Earnhardt Jr., Rudd make list of Top 10

By Jeff Birchfield

STAR Staff
jbirchfield@starhq.com

   It's hitting the final stretch in our quest to see who ranks as the top drivers in the NASCAR Winston Cup Series. Today, we will see some of the sport's most popular racers as we go from No. 13 to No. 9.
   13. Kevin Harvick (59 points)
   Harvick came off the record year of 2001 when he won the Busch Series championship and finished ninth in the Winston Cup standings after winning in just his third start.
   Then a disastrous early 2002 season came, culminating with Harvick's one-race suspension at Martinsville. Things did eventually turn around in a summer stretch, highlighted with a win at Chicago, but Harvick ended the season sub-par leading to questions of whether he is that good or is he benefiting primarily from past success.
   His three wins have come at Atlanta, where the team won the year before his arrival, and at the similarly shaped Chicagoland facility.
   However, he won this year's prestigious IROC championship and finally ended a drought in Truck Series competition at Phoenix.
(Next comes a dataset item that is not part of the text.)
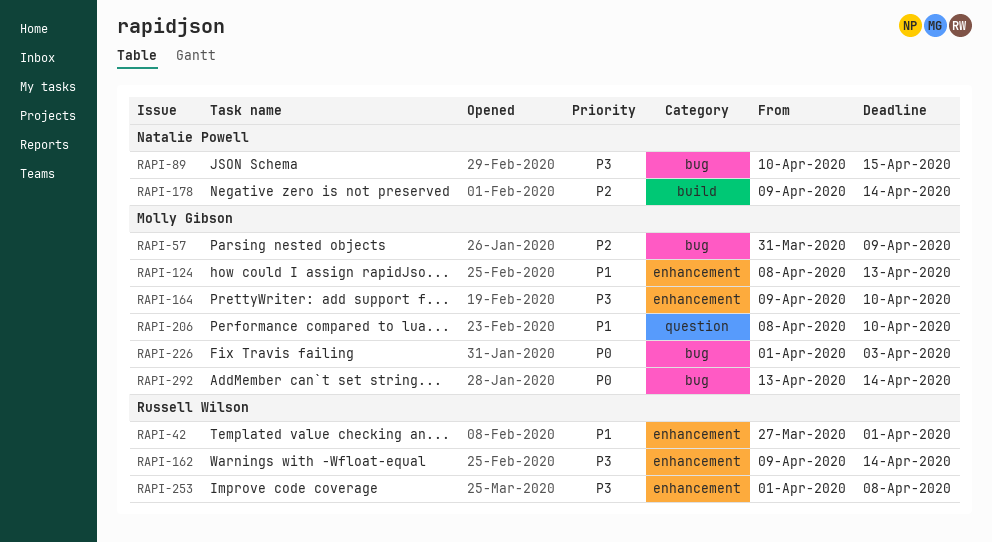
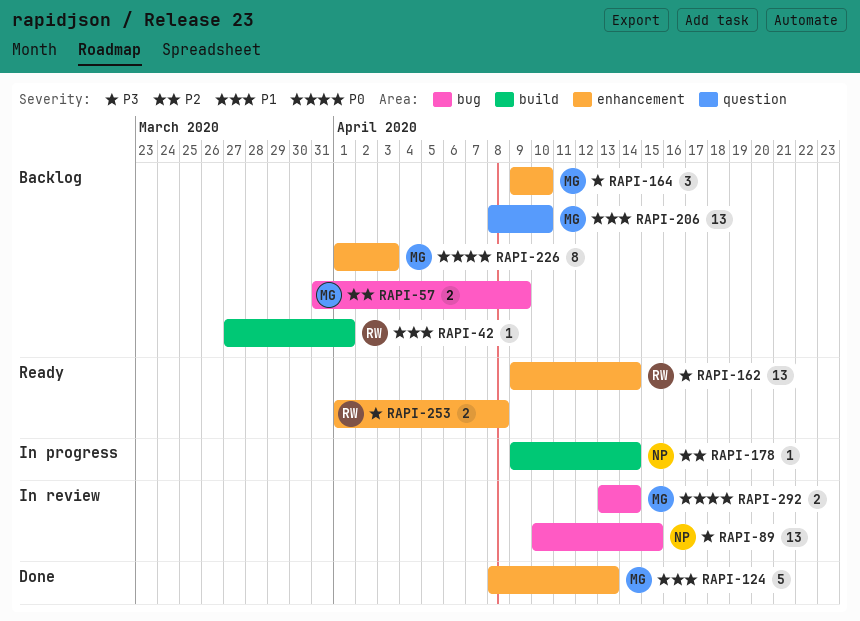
RAPI-42, label: enhancement -> build
RAPI-226, label: bug -> enhancement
Besides that, he has a bucket load of credentials, seven national go-kart championships, a Late Model track title at the famed Mesa Marin Speedway and a Southwest Tour championship.
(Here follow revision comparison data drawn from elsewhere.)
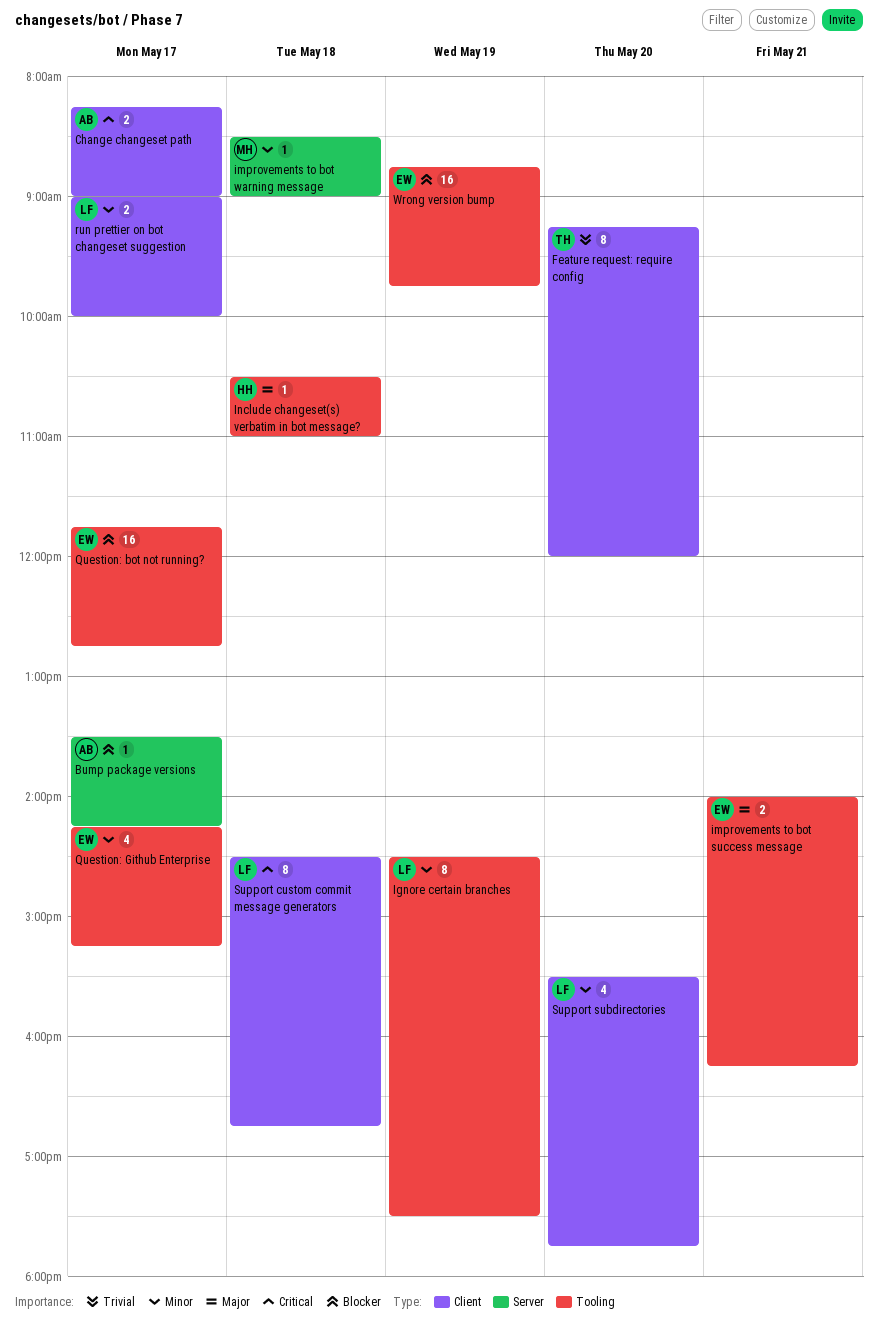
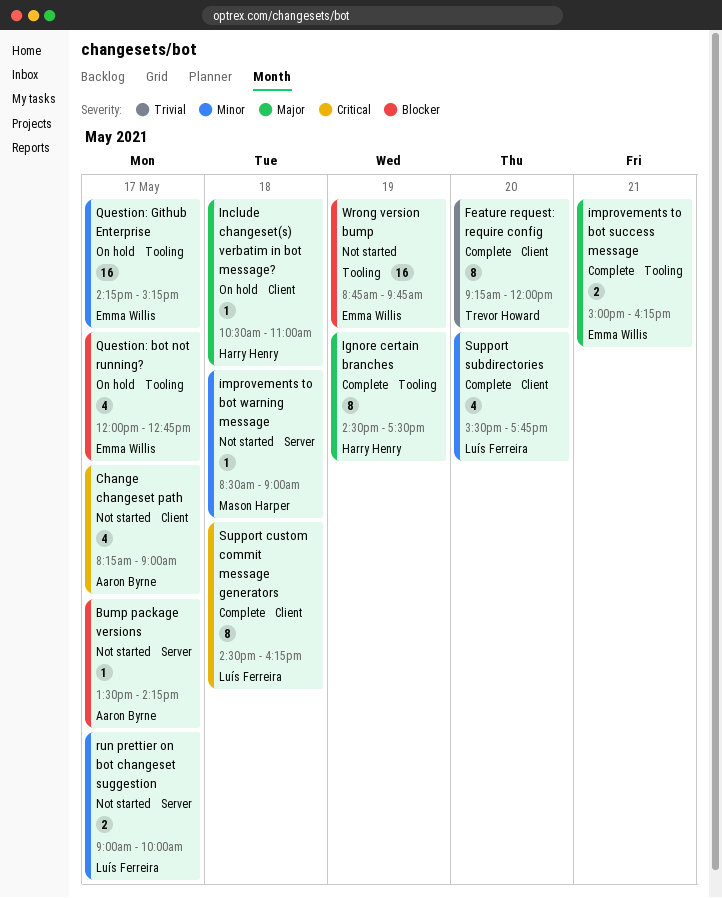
Change changeset path, estimate: 2 -> 4
Ignore certain branches, owner: Luís Ferreira -> Harry Henry
Ignore certain branches, priority: Minor -> Major
improvements to bot success message, begins: 14:00 -> 15:00
Include changeset(s) verbatim in bot message?, label: Tooling -> Client
Question: bot not running?, estimate: 16 -> 4
Question: bot not running?, begins: 11:45 -> 12:00
Question: Github Enterprise, estimate: 4 -> 16
run prettier on bot changeset suggestion, label: Client -> Server
Support custom commit message generators, ends: 16:45 -> 16:15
   12. Sterling Marlin (62 points)
   One indisputable fact is that Marlin held the lead in the point standings (25 weeks) over three times longer than any other driver did this past season. It took Sterling 279 races before he ever reached victory lane in Winston Cup, but credit car owner Chip Ganassi for being a racer, someone who sees beyond the obvious in picking Marlin as his driver.
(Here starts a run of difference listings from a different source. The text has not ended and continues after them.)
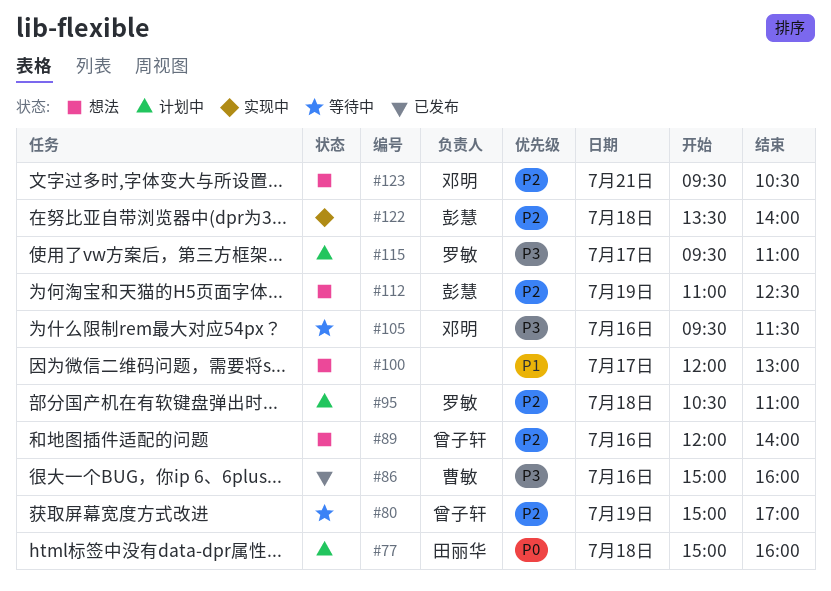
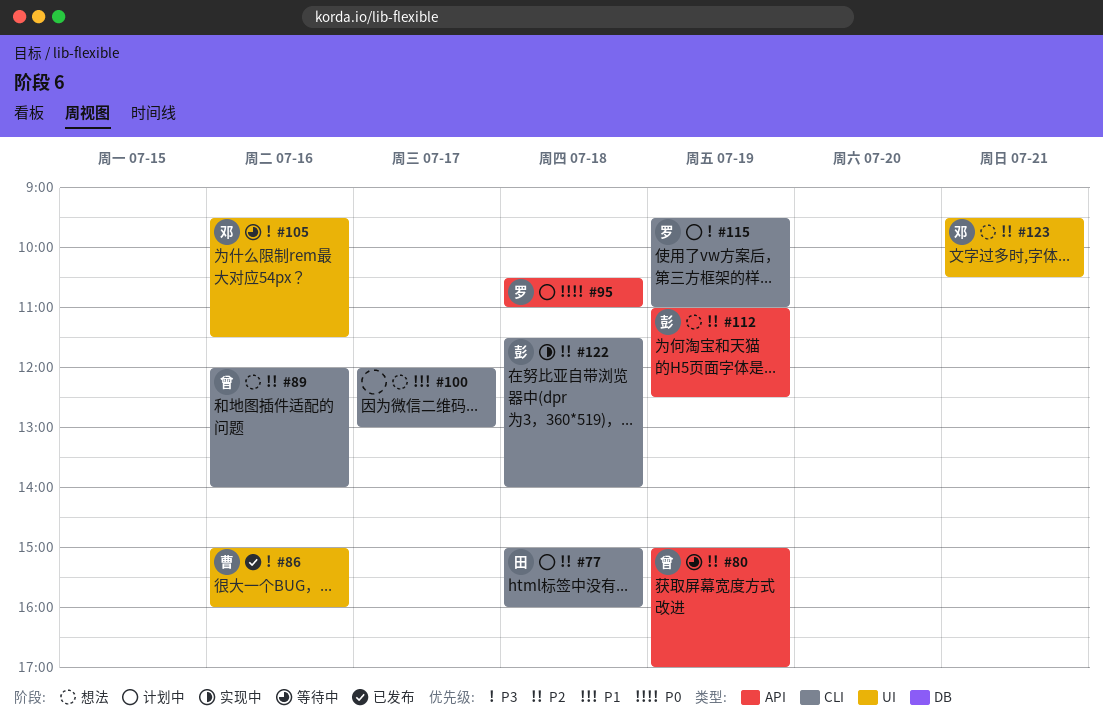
#77, priority: P0 -> P2
#95, priority: P2 -> P0
#115, day: Jul 17 -> Jul 19
#122, begins: 13:30 -> 11:30

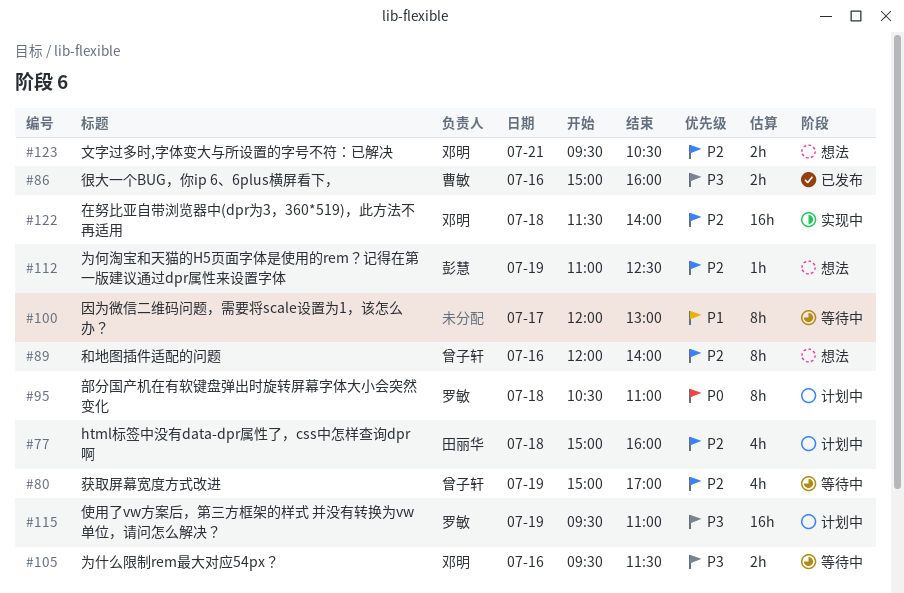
#100, status: 想法 -> 等待中
#122, owner: 彭慧 -> 邓明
   His career stats aren't horrible mind you. Marlin is a ten-time winner with two wins in the Daytona 500, and has 11 career poles. He won three straight titles at Nashville Speedway and also is a former Winston Cup Rookie of the Year.
   11. Bill Elliott (63 points)
   The 16-time Most Popular Driver has his confidence back and is driving as good as ever. Some folks felt "Awesome Bill" got too much credit for being a great driver early in his career, as most of his record-setting 11 superspeedway wins in 1985 were Formula One style romps.
   He proved it wasn't all machine in 1988 beating Rusty Wallace in a tough title fight. Four years later, came close to scoring a second title while driving for Junior Johnson. However, Elliott won only two races the next two seasons and went winless for six more while fielding his own team.
   Certainly, he's driving a better car for Evernham than in recent years. But, Elliott has been best on flat ovals like Homestead, Indy and Pocono where it's vital to handle a sliding race car.
   His Hall of Fame numbers speak for themselves, 43 career wins (third among active drivers) and 55 career poles (number one among active drivers).
   10. Dale Earnhardt, Jr. (67 points)
   There is no question on the plate-tracks that the No. 8 is the dominant car in the field. But you have to give the driver some credit. Earnhardt's first win came at Texas and his second at Richmond. In 2002, Junior more laps and more miles than any other Winston Cup driver and scored five top fives in six short track races.
   In the Busch Series, Earnhardt has set a high standard. There he was a two-time champion and has thus far amassed 17 wins. Starting out at a late age compared to most of the series' newer drivers, Junior wasn't a frequent winner in Legends cars and in the NASCAR Weekly Racing Series. His learning curve was shortened however, by attending racing schools and playing a lot of the virtual racing computer games.
   There is also his celebrity status, which leads to dominance in souvenir sales. However, the mob scene that constantly surrounds Junior makes it difficult to maintain focus in trying to become champion.
   9. Ricky Rudd (69 points)
   Four seasons ago, Rudd was dangerously close to being stuck in the same rut as Elliott, playing the part of struggling owner-driver before teaming with Robert Yates.
   In a turmoil-filled 2002, Rudd won at Sears Point and finished tenth in points. Overall Ricky kept a pretty close pace with career numbers he has posted, as a winner of 23 WC races and 28 poles and a former IROC champion.
   What is most amazing about Rudd, whose racing background consisted of go-karts and motocross, is his first stock car race was a Winston Cup race at Rockingham. The concept of someone in 2003 going from karts to Cup is laughable.
   Even top open wheel racers get seasoning in a secondary series and that's generally been the rule throughout the sport's history. Take for example, Mario Andretti ran in the Late Model Sportsman race at Daytona for several years before his win in the 1967 Daytona 500. But, when Rudd won 1977 Rookie of the Year honors, he was a 21 year-old with less than two full years of stock car experience.